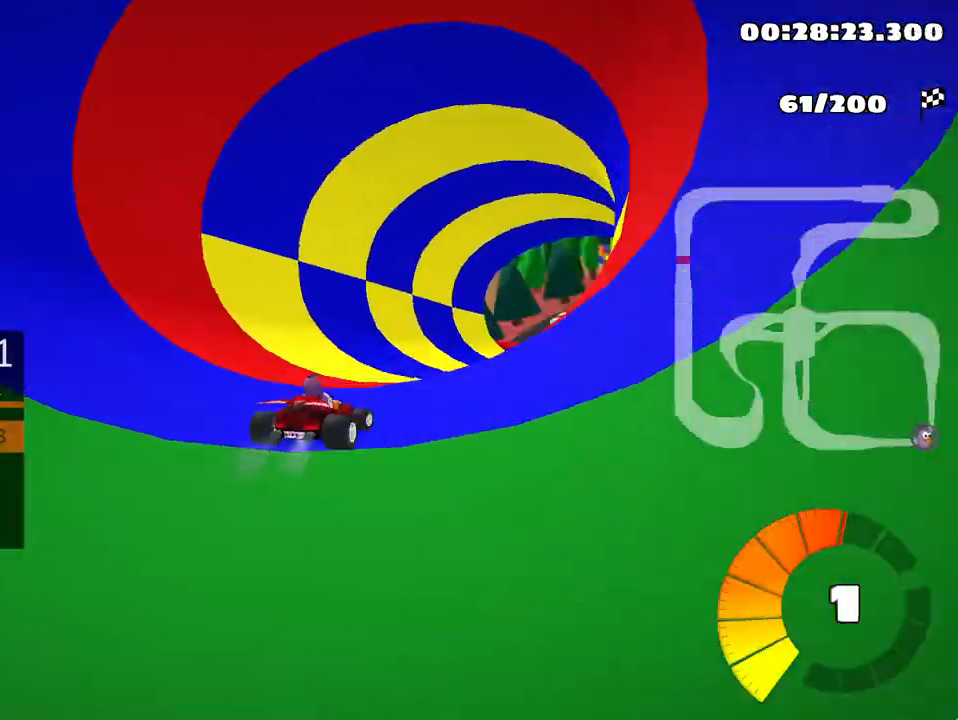
{"keys": ["up"], "events": [[183, "right", "down"], [400, "right", "up"]]}
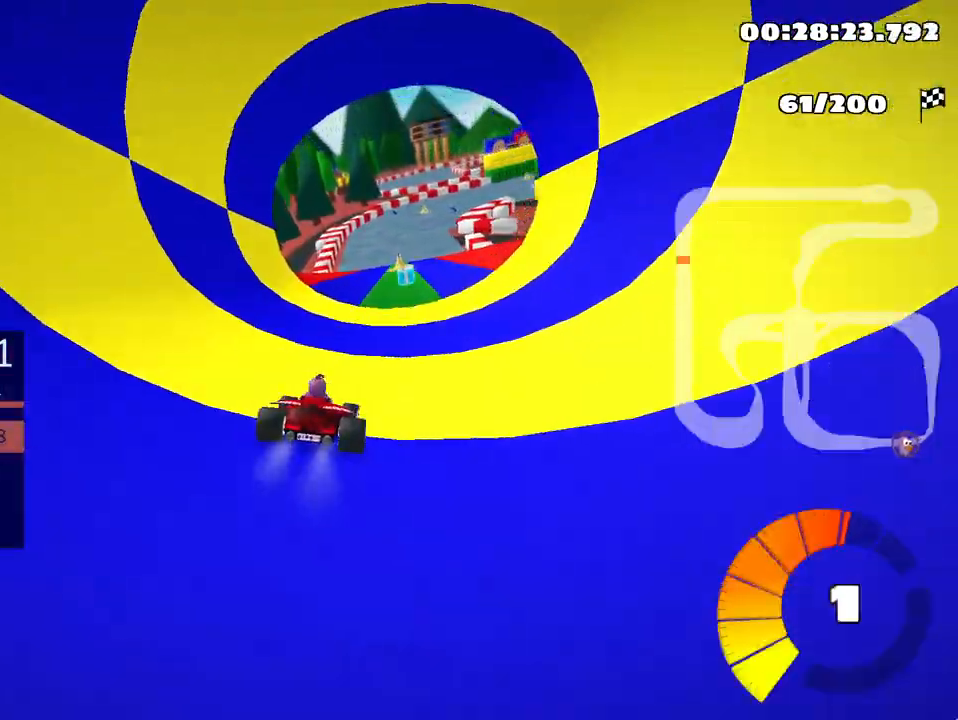
{"keys": ["left", "up"], "events": [[400, "left", "down"]]}
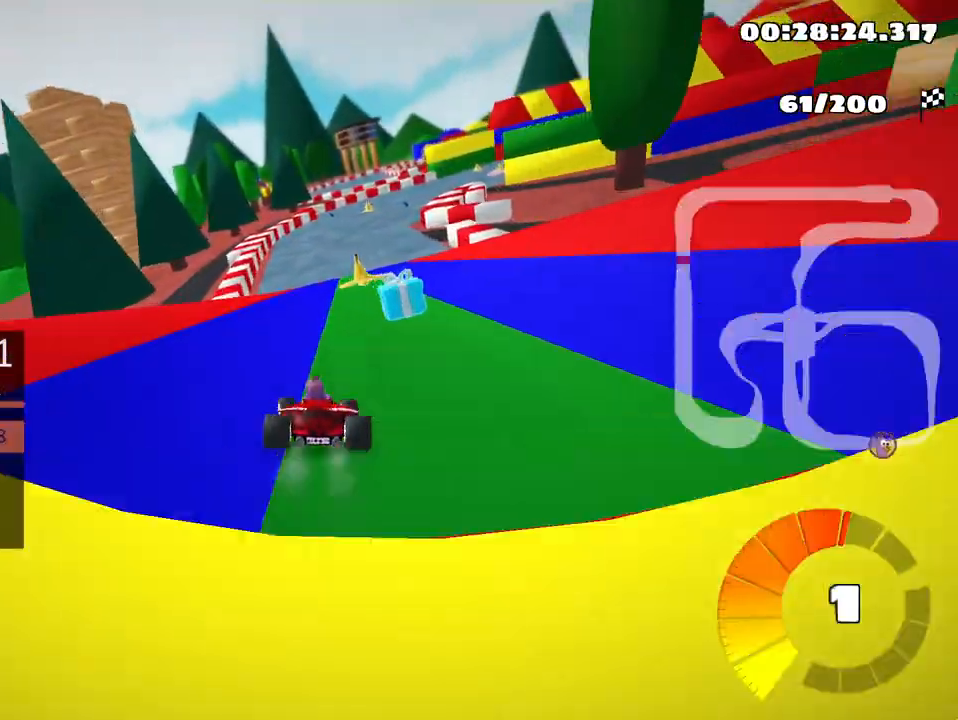
{"keys": ["skid", "up"], "events": [[100, "left", "up"], [200, "right", "down"], [200, "skid", "down"], [383, "right", "up"]]}
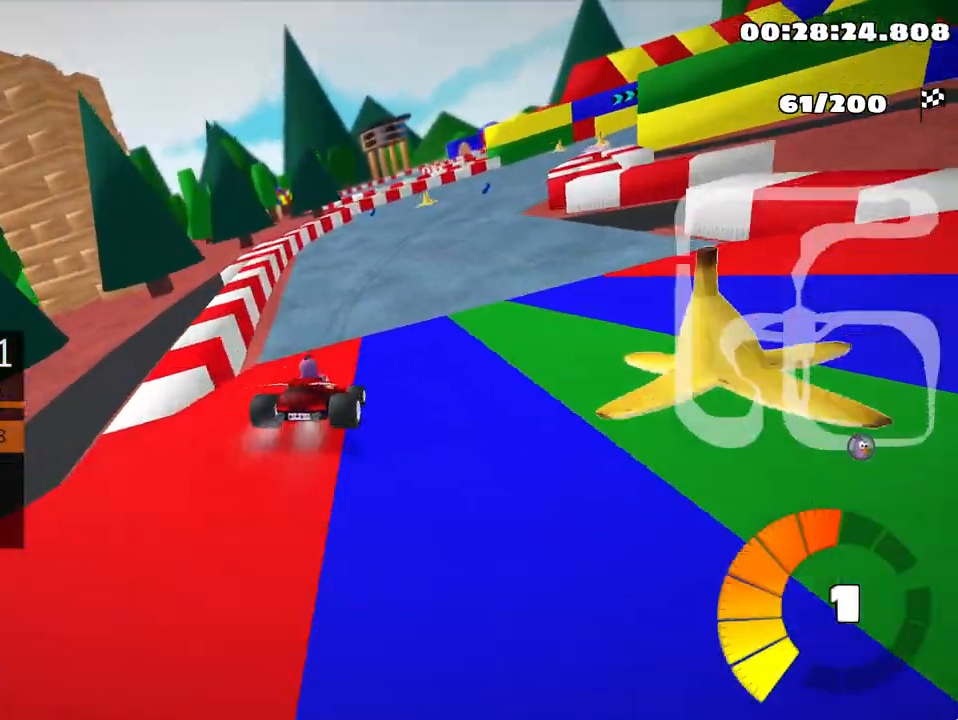
{"keys": ["skid", "up"], "events": []}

▶ [About this exercise]
Set the pictures aside and transcribe the data above exactly.

▶ [Answer]
{"keys": ["up"], "events": [[183, "right", "down"], [400, "right", "up"]]}
{"keys": ["left", "up"], "events": [[400, "left", "down"]]}
{"keys": ["skid", "up"], "events": [[100, "left", "up"], [200, "right", "down"], [200, "skid", "down"], [383, "right", "up"]]}
{"keys": ["skid", "up"], "events": []}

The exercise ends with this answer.